Scan the entries below and report only how many lines contain "Right".

## Pixel coordinate listings
......
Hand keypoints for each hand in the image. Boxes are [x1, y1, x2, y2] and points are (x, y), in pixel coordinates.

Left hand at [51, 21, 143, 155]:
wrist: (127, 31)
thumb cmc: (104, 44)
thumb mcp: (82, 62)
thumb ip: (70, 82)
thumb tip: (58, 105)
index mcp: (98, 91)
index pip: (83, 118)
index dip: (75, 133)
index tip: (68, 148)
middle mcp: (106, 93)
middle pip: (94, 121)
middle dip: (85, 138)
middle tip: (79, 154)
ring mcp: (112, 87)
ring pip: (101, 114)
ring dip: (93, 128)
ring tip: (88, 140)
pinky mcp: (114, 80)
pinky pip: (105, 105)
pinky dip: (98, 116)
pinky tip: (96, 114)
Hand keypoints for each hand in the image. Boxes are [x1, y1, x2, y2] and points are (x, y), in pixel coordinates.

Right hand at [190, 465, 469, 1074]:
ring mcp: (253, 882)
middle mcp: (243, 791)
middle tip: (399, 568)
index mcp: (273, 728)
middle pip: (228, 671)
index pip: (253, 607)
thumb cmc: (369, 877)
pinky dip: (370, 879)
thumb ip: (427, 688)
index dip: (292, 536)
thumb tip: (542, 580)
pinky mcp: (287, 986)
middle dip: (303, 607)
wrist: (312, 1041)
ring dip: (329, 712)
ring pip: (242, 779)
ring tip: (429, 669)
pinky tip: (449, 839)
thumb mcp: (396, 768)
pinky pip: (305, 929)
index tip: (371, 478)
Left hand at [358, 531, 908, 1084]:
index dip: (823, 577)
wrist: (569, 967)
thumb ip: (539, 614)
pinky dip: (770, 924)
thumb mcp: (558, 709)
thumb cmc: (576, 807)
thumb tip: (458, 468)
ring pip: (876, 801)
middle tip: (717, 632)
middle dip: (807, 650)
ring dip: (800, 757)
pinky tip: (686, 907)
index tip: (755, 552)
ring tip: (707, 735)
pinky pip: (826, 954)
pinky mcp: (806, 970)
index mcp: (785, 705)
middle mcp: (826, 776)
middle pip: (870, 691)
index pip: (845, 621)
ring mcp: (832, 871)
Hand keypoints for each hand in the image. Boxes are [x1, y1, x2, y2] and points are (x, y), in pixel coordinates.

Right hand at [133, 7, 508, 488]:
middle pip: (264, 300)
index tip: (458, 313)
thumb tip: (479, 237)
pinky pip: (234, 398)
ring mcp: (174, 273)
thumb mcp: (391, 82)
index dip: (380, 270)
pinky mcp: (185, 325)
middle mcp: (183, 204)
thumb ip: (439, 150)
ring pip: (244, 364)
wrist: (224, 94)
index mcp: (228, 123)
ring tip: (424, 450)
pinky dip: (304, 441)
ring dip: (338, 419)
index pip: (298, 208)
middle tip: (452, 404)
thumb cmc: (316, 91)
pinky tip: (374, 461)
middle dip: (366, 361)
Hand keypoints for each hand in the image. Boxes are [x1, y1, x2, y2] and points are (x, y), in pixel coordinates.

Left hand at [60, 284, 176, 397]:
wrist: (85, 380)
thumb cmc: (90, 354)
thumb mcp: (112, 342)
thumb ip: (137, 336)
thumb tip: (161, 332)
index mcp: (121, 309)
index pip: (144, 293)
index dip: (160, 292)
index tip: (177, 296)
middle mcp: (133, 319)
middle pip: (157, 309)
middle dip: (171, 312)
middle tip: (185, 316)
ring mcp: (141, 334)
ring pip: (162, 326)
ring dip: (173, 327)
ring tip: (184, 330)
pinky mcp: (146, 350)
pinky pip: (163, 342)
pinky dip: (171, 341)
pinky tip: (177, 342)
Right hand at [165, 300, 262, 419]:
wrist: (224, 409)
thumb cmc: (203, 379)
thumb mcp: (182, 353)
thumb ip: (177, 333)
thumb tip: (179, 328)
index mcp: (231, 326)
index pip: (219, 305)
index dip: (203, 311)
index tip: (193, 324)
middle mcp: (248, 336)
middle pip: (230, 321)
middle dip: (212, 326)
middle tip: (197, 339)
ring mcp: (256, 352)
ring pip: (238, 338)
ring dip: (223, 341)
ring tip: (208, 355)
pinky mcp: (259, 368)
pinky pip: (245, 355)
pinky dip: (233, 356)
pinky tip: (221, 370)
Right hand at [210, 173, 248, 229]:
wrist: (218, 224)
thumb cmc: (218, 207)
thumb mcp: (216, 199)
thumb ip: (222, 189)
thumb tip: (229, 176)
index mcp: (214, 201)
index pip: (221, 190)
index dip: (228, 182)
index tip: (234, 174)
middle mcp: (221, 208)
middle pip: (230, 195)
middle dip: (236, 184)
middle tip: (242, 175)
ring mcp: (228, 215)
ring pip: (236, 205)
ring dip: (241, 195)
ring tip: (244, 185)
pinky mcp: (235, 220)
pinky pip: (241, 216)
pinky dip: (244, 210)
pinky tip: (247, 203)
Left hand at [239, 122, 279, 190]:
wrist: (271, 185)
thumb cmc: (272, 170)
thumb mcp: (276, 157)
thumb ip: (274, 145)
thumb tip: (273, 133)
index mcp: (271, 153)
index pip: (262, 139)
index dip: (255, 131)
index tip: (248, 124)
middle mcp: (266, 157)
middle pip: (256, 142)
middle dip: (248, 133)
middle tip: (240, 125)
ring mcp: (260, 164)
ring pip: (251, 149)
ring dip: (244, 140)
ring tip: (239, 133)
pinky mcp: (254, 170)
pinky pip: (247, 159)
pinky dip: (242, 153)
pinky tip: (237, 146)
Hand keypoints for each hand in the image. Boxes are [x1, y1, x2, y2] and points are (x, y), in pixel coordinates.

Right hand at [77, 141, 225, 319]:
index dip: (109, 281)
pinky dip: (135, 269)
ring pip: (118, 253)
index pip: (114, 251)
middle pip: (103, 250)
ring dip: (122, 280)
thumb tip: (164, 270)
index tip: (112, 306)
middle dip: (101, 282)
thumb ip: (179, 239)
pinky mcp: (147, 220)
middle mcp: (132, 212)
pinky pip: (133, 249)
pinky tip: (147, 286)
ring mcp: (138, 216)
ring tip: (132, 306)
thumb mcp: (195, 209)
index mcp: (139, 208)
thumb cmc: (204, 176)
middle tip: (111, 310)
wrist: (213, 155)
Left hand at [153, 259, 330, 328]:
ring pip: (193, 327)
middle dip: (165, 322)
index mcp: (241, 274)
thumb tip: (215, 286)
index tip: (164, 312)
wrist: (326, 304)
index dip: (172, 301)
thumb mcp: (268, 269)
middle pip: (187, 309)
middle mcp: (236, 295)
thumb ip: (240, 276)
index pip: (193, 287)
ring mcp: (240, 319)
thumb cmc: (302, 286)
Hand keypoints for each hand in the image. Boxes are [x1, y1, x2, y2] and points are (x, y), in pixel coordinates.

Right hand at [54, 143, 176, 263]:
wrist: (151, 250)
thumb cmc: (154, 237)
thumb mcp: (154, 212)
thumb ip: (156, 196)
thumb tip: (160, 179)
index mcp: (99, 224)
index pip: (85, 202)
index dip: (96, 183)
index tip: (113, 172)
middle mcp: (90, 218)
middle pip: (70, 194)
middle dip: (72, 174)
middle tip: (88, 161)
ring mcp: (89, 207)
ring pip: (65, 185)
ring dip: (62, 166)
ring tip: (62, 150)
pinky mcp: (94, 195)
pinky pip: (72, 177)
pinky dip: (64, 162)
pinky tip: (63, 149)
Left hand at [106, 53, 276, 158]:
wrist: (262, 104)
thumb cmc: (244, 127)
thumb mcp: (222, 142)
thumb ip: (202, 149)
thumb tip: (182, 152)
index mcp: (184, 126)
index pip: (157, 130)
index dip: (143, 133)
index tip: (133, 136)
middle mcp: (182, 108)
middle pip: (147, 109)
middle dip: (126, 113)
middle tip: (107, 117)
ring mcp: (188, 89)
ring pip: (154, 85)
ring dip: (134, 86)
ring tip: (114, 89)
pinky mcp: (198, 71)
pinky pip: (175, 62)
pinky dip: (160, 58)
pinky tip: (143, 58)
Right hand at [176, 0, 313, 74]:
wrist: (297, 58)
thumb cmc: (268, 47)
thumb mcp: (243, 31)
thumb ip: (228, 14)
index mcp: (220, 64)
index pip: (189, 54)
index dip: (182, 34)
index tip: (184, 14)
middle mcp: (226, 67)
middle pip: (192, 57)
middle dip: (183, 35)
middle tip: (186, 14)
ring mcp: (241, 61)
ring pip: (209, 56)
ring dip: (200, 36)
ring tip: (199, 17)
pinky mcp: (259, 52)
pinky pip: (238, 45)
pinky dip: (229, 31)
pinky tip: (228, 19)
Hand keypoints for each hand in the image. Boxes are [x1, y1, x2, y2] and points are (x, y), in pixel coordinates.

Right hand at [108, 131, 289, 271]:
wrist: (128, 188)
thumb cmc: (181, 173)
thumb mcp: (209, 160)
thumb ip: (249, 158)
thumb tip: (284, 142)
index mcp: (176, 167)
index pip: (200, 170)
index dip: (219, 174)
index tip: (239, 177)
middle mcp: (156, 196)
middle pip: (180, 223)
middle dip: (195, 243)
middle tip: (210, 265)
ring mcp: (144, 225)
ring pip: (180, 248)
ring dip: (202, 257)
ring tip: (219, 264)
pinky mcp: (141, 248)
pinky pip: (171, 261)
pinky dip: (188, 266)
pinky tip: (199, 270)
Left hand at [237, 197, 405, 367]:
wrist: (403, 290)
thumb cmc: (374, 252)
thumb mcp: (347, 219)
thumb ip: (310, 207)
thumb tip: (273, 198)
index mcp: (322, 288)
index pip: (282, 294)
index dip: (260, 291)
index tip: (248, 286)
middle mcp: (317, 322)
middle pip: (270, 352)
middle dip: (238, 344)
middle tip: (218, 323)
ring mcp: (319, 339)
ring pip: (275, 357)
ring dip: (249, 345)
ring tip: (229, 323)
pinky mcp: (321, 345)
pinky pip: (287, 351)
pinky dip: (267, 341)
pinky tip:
......
## Task solution
8